AIM: To evaluate the benefits and harms of balneotherapy in patients with RA.
DESIGN: A systematic review.
POPULATION: Studies were eligible if they were randomised controlled trials consisting of participants with definitive or classical RA.
METHODS: We searched various databases up to December 2014. Balneotherapy had to be the intervention under study, and had to be compared with another intervention or with no intervention. We considered pain, improvement, disability, tender joints, swollen joints and adverse events among the main outcome measures. We excluded studies when only laboratory variables were reported as outcome measures. Two review authors independently selected trials, performed data extraction and assessed risk of bias.

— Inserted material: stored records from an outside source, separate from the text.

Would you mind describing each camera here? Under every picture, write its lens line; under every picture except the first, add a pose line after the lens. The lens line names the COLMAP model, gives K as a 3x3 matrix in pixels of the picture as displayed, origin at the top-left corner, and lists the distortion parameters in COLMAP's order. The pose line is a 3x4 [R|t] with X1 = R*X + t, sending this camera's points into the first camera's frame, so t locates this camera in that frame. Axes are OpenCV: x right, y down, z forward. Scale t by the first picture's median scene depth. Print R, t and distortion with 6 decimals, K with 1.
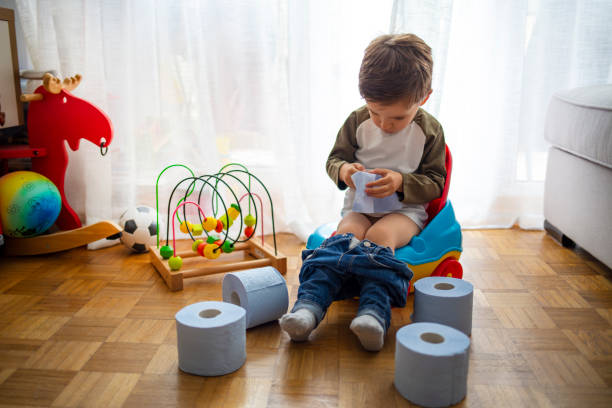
lens RADIAL K [[610.5, 0, 309.0], [0, 610.5, 206.5], [0, 0, 1]] dist [-0.028121, 0.000000]
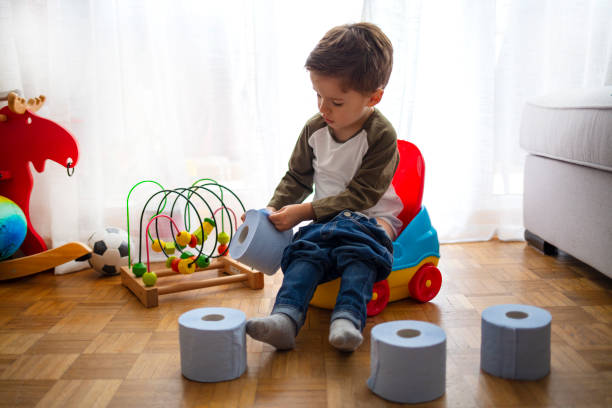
lens RADIAL K [[655.3, 0, 288.5], [0, 655.3, 215.9], [0, 0, 1]] dist [-0.023926, 0.000000]
pose [[0.999115, -0.034882, 0.023494, -0.019464], [0.036301, 0.997354, -0.062982, 0.066383], [-0.021235, 0.063779, 0.997738, -0.049826]]
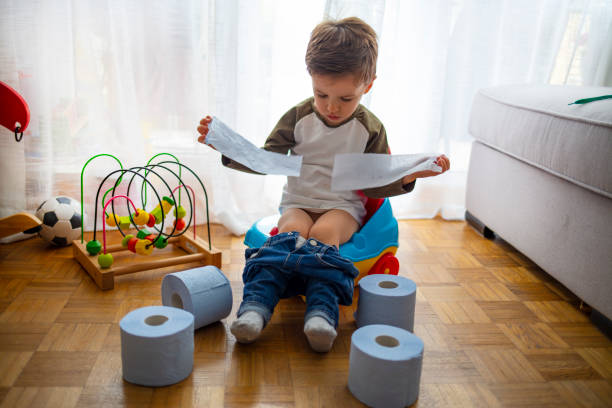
lens RADIAL K [[610.5, 0, 306.8], [0, 610.5, 200.8], [0, 0, 1]] dist [-0.028121, 0.000000]
pose [[0.986257, 0.005701, 0.165122, -0.068082], [-0.011257, 0.999401, 0.032731, -0.033866], [-0.164837, -0.034140, 0.985730, 0.024429]]
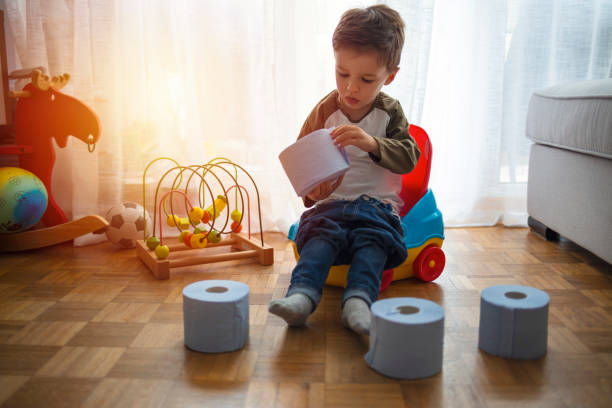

RESULTS: This review includes nine studies involving 579 participants. Most studies showed an unclear risk of bias in most domains.
We found no statistically significant differences on pain or improvement between mudpacks versus placebo (1 study; N.=45; hand RA; very low level of evidence). As for the effectiveness of additional radon in carbon dioxide baths, we found no statistically significant differences between groups for all outcomes at three-month follow-up (2 studies; N.=194; low to moderate level of evidence). We noted some benefit of additional radon at six months in pain (moderate level of evidence). One study (N.=148) compared balneotherapy (seated immersion) versus hydrotherapy (exercises in water), land exercises or relaxation therapy. We found no statistically significant differences in pain or in physical disability (very low level of evidence) between groups. We found no statistically significant differences in pain intensity at eight weeks, but some benefit of mineral baths in overall improvement at eight weekscompared to Cyclosporin A (1 study; N.=57; low level of evidence).
CONCLUSION: Overall evidence is insufficient to show that balneotherapy is more effective than no treatment; that one type of bath is more effective than another or that one type of bath is more effective than exercise or relaxation therapy.
CLINICAL REHABILITATION IMPACT: We were not able to assess any clinical relevant impact of balneotherapy over placebo, no treatment or other treatments.